One of the points made in the Office Action in support of likely confusion is a reference to a Google Images search combining “DJ Escape,” the stage name of the SUNDAY SERVICE registrant Jeff Jonas, and “Sunday Service.” The Office Action reports that this search produced images both of Kanye West and of the registrant Jeff Jonas. According to the Office Action, “This illustrates that source confusion is likely because the applicant and the registrant are [sic] both use ‘Sunday Service’ in a channel of trade related to music.”

The fact that Kanye West’s recurring “Sunday Service” gospel performances, on the one hand, and the DJ events promoted by Jonas, on the other, both “move in a channel of trade related to music,” while true, seems not to prove much about whether the SUNDAY SERVICE clothing marketed by West is likely to be confused as to source with the nightclub events featuring “DJ Escape.”

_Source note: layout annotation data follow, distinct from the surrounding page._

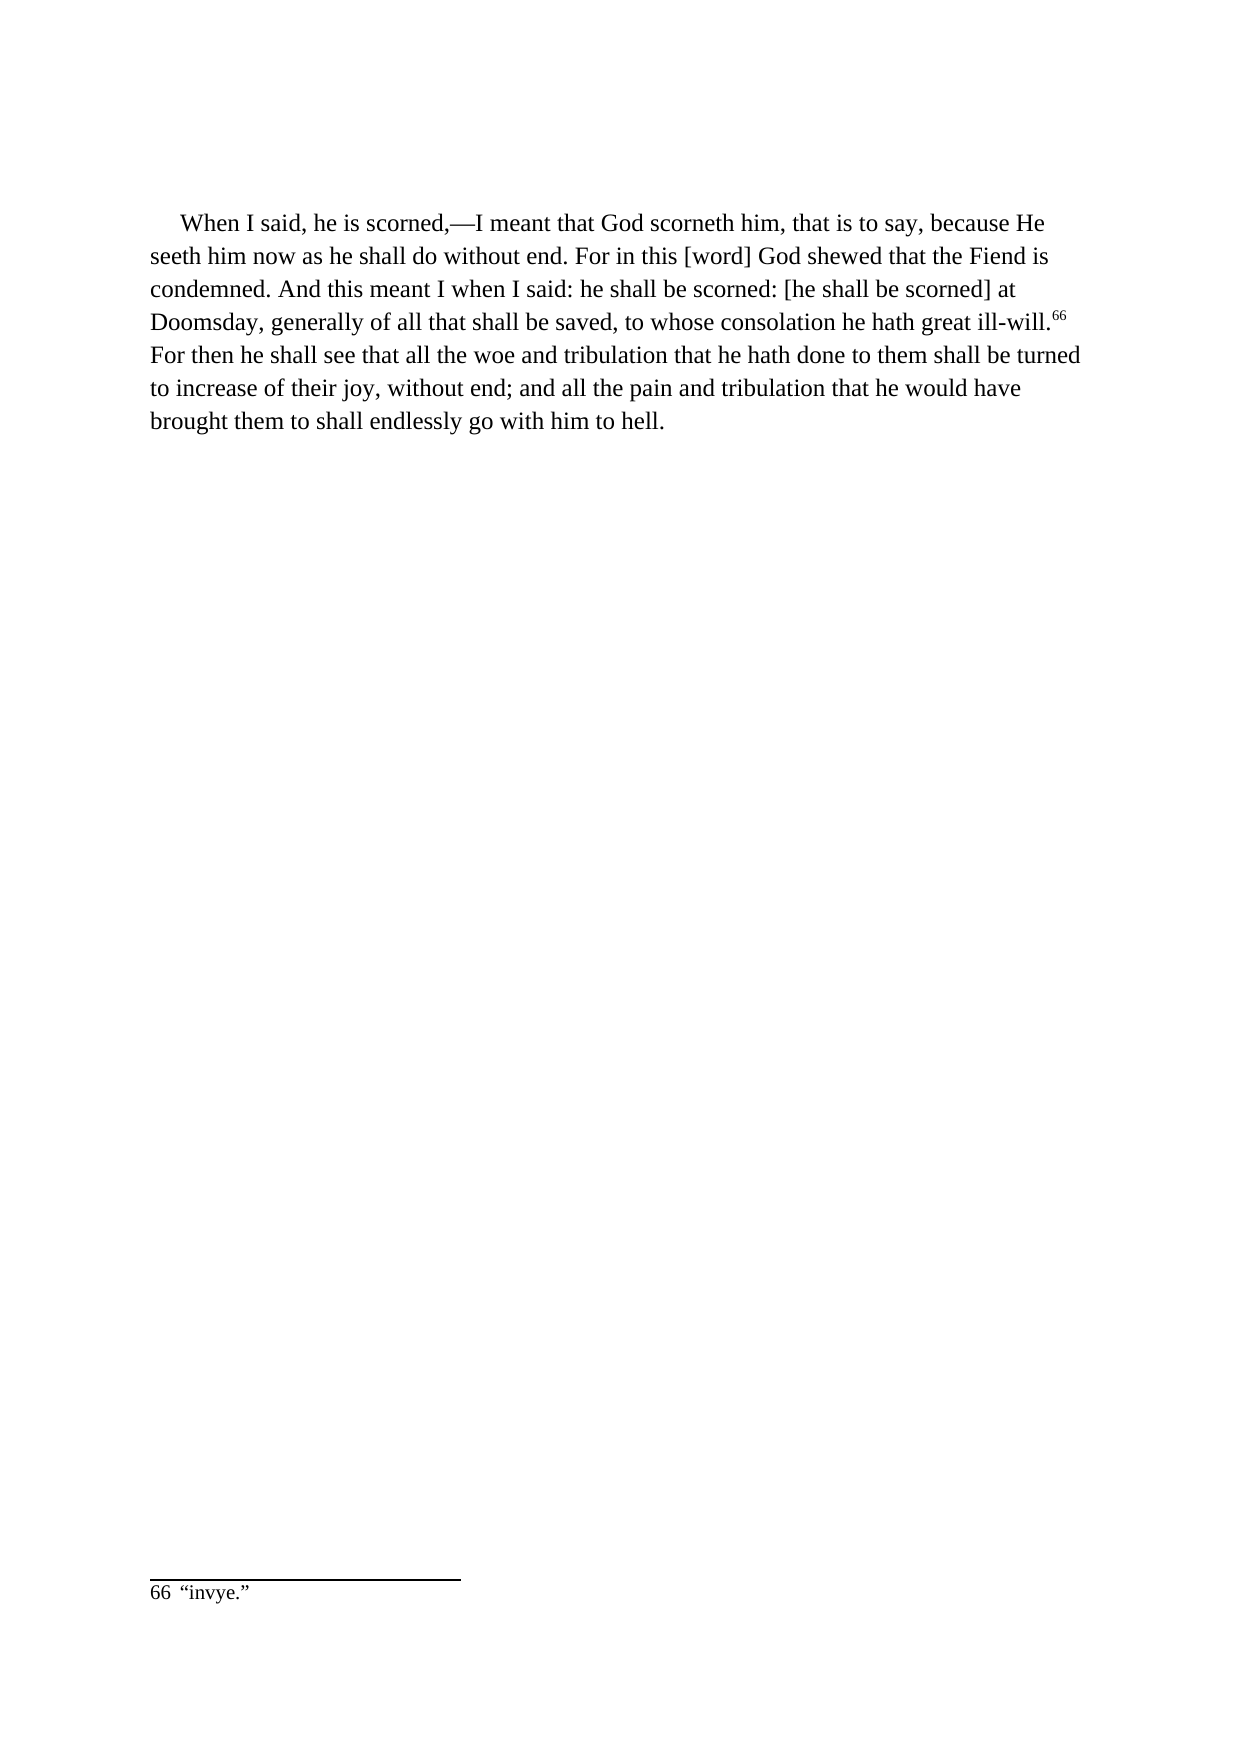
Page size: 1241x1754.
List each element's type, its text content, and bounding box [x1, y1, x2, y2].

text “invye.” [150, 1580, 1090, 1604]
text When I said, he is scorned,—I meant that God scorneth him, that is to say, because He seeth him now as he shall do without end. For in this [word] God shewed that the Fiend is condemned. And this meant I when I said: he shall be scorned: [he shall be scorned] at Doomsday, generally of all that shall be saved, to whose consolation he hath great ill-will. For then he shall see that all the woe and tribulation that he hath done to them shall be turned to increase of their joy, without end; and all the pain and tribulation that he would have brought them to shall endlessly go with him to hell. [150, 208, 1090, 435]
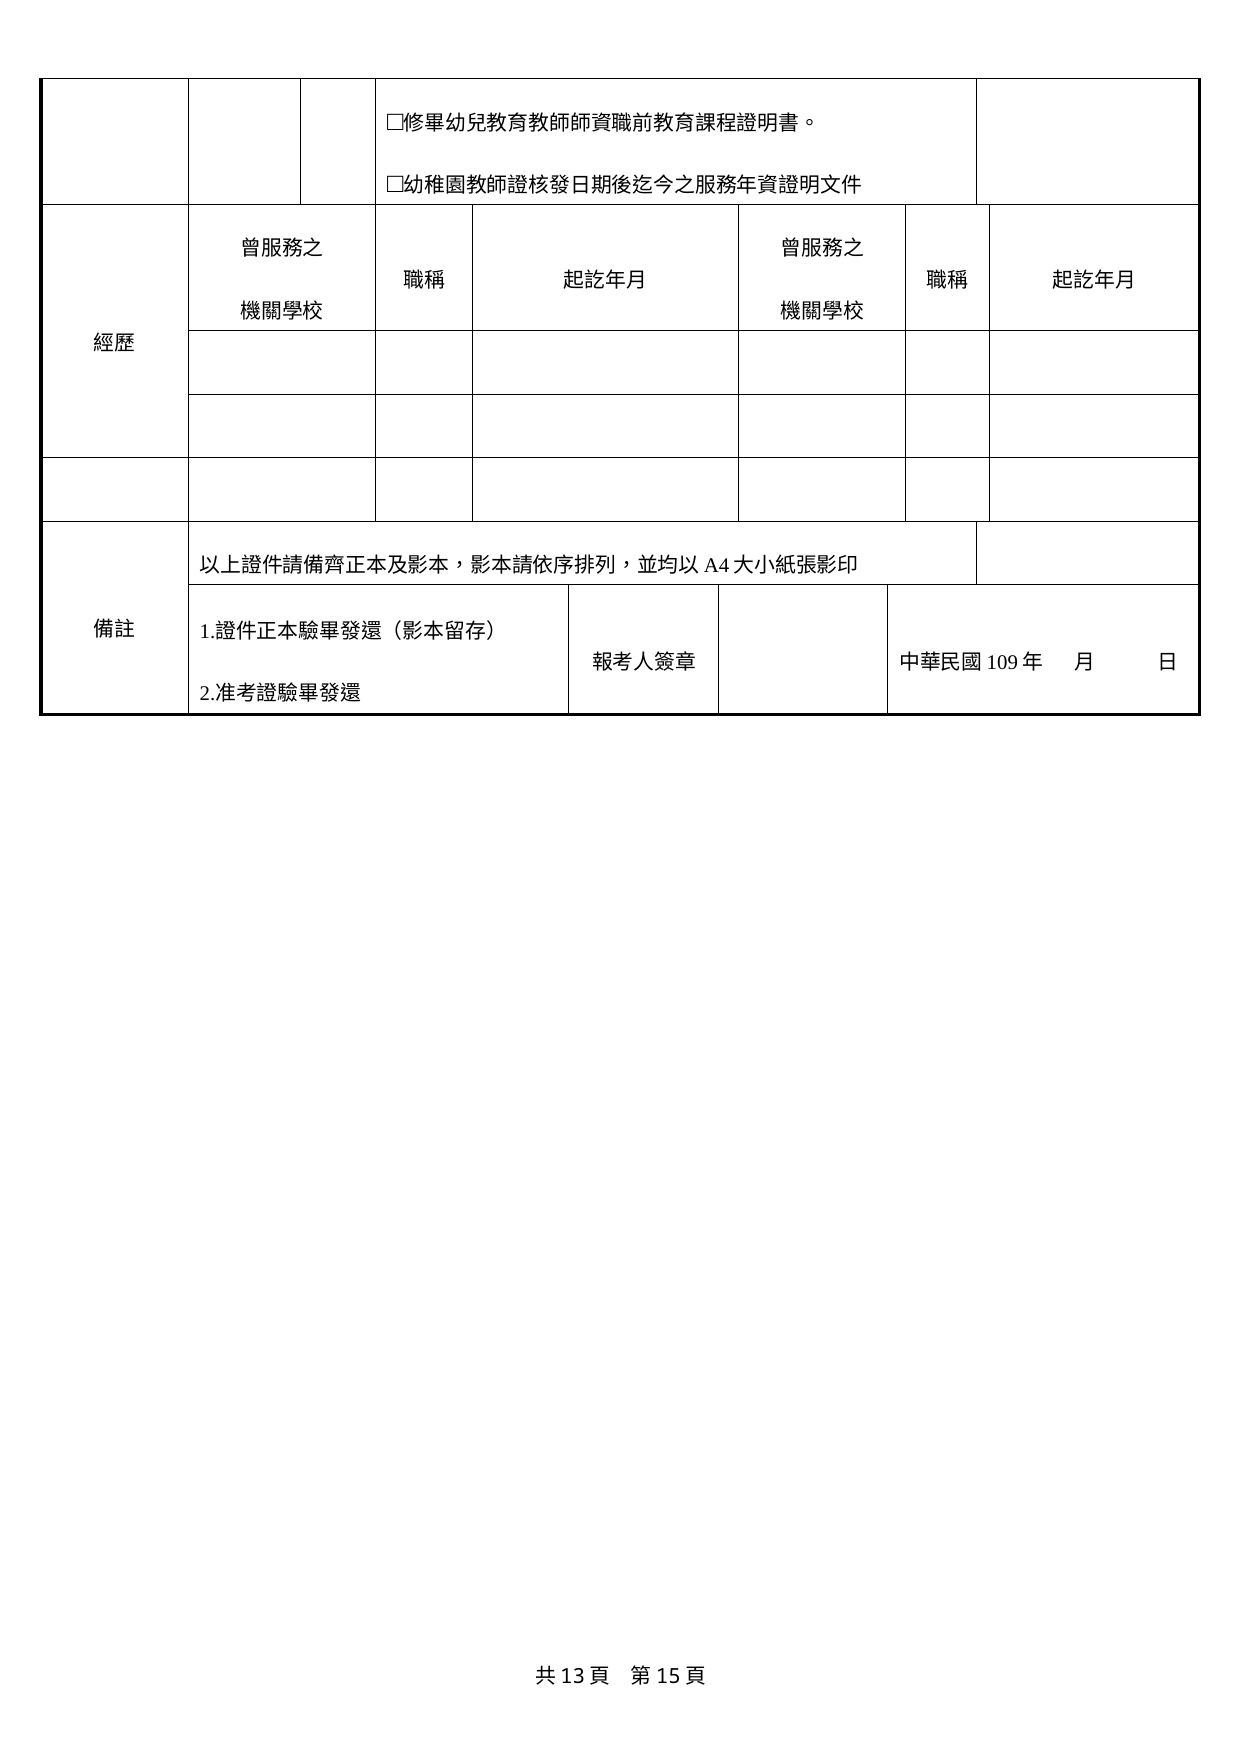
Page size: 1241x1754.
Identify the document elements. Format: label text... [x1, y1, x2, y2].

table_cell [906, 395, 989, 457]
table_cell □修畢幼兒教育教師師資職前教育課程證明書。 □幼稚園教師證核發日期後迄今之服務年資證明文件 [376, 79, 976, 204]
table_cell 經歷 [43, 205, 188, 457]
table_cell [376, 331, 472, 394]
table_cell [43, 79, 188, 204]
table_cell [977, 522, 1198, 584]
table_cell [473, 331, 738, 394]
table_cell [990, 395, 1198, 457]
table_cell 曾服務之 機關學校 [189, 205, 375, 330]
table_cell 曾服務之 機關學校 [739, 205, 905, 330]
table_cell [906, 331, 989, 394]
table_cell 職稱 [906, 205, 989, 330]
table_cell 起訖年月 [990, 205, 1198, 330]
table_cell [376, 458, 472, 521]
table_cell [739, 458, 905, 521]
table_cell [739, 331, 905, 394]
table_cell [189, 395, 375, 457]
table_cell 備註 [43, 522, 188, 712]
table_cell [473, 458, 738, 521]
table_cell [990, 458, 1198, 521]
table_cell [739, 395, 905, 457]
table_cell 職稱 [376, 205, 472, 330]
table_cell 1.證件正本驗畢發還（影本留存） 2.准考證驗畢發還 [189, 585, 568, 712]
table_cell [189, 331, 375, 394]
table_cell [43, 458, 188, 521]
table_cell [906, 458, 989, 521]
table_cell [189, 79, 300, 204]
table_cell [189, 458, 375, 521]
table_cell [473, 395, 738, 457]
table_cell [977, 79, 1198, 204]
table_cell [376, 395, 472, 457]
table_cell 報考人簽章 [569, 585, 718, 712]
table_cell [990, 331, 1198, 394]
table_cell [719, 585, 887, 712]
table_cell 以上證件請備齊正本及影本，影本請依序排列，並均以A4大小紙張影印 [189, 522, 976, 584]
table_cell 起訖年月 [473, 205, 738, 330]
table_cell 中華民國109年 月 日 [888, 585, 1198, 712]
table_cell [301, 79, 375, 204]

In this regard, it is worth noting that Jonas has owned and presumably has continued to use his “concert services” mark SUNDAY SERVICE in the five-plus years since commercial use of that mark (as claimed in the registration) commenced. Yet, notwithstanding the examining attorney’s emphasis on the close connection between musical performances and the associated sale of apparel, Jonas has not seen fit to broaden his registration to claim rights for apparel in Class 25. Nor apparently did the examining attorney’s exhaustive web search reveal any indication that Jonas has expanded his activities to include sale of clothing.[vi]

Kanye West has the right to challenge the preliminary, nonfinal refusal of registration. We believe, as suggested above, that he has plausible arguments upon which to mount such a challenge. It is also conceivable that a business arrangement could be worked out between his company and the registrant that would enable registration of West’s SUNDAY SERVICE mark to go forward. We will be watching and will report further developments.